President Donald Trump on Tuesday night asked Congress to amend the nearly $900 billion stimulus and spending bill passed by the Senate just one day before, describing the groundbreaking legislation as “a disgrace” and suggesting he would not immediately sign off on aid for millions of Americans.
In a video posted to Twitter, Trump called on Congress to increase the “ridiculously low” $600 stimulus checks to $2,000, and outlined a list of provisions in the final legislation that he described as “wasteful spending and much more.” He did not mention that the $600 stimulus check idea came from his own Treasury Secretary, Steven Mnuchin.
“I am also asking Congress to immediately get rid of the wasteful and unnecessary items from this legislation, and to send me a suitable bill, or else the next administration will have to deliver a COVID relief package, and maybe that administration will be me,” Trump said.
The 5,593-page bill was introduced Monday afternoon and then passed the House and Senate later in the evening. It passed Congress with broad bipartisan support, clearing the Senate by a 92-6 margin.
Trump’s aides had made positive comments about it but Trump had largely stayed out of negotiations. Last week, he had complained to some aides that he thought the $600 stimulus checks were too low and wanted them raised to $1,200 or $2,000, but aides had convinced him not to intervene, saying it could scuttle the whole package.
Some aides were stunned that Trump weighed in the way he did after his economic team had publicly praised the bill.
But administration officials had negotiated the bill with lawmakers in the final days without explicitly securing Trump’s approval, aides said. He had largely been distracted with overturning the results of the presidential election.

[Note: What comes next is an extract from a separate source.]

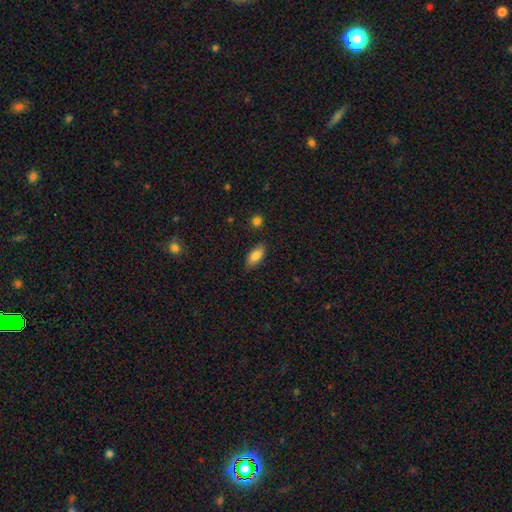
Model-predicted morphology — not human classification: This appears to be a smooth galaxy with no disk features (83%) that is in between round and cigar-shaped (87%). Merging: none (80%).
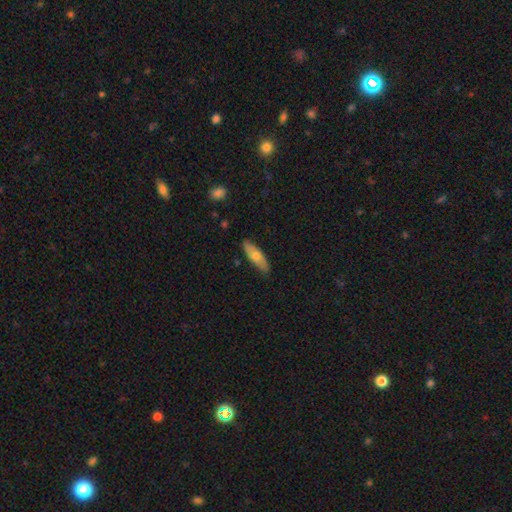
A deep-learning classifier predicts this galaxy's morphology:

Trump had long wanted to do more than $600 in checks and kept asking aides why they couldn’t agree to a bigger number, an official said.
He released the video on Tuesday after a number of his aides, including Mark Meadows, were already out of town.

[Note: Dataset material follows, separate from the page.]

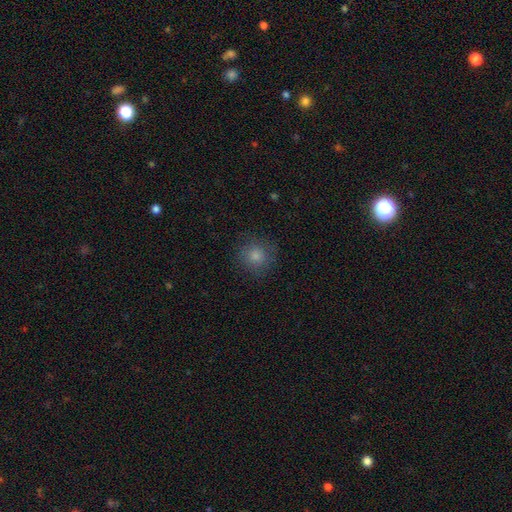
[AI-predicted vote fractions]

“So dumb,” one administration official said. “So, so dumb.”
As the coronavirus pandemic began to move rapidly through the United States in March, Congress passed a massive $2.2 trillion spending bill to try to limit the economic impact. Many of that law’s measures expired over the course of the year, and the recent spike in new cases – and the end of the November election – sparked a bipartisan coalition to seek a new bill. The measure that passed Congress Monday night included $900 billion in new assistance, ranging from the $600 stimulus checks, enhanced unemployment aid for 11 weeks, small business assistance, and a range of other measures.
Trump’s top economic advisers had not signaled that he was unhappy with the bill. In fact, they had suggested they were quite happy with the way the package came together.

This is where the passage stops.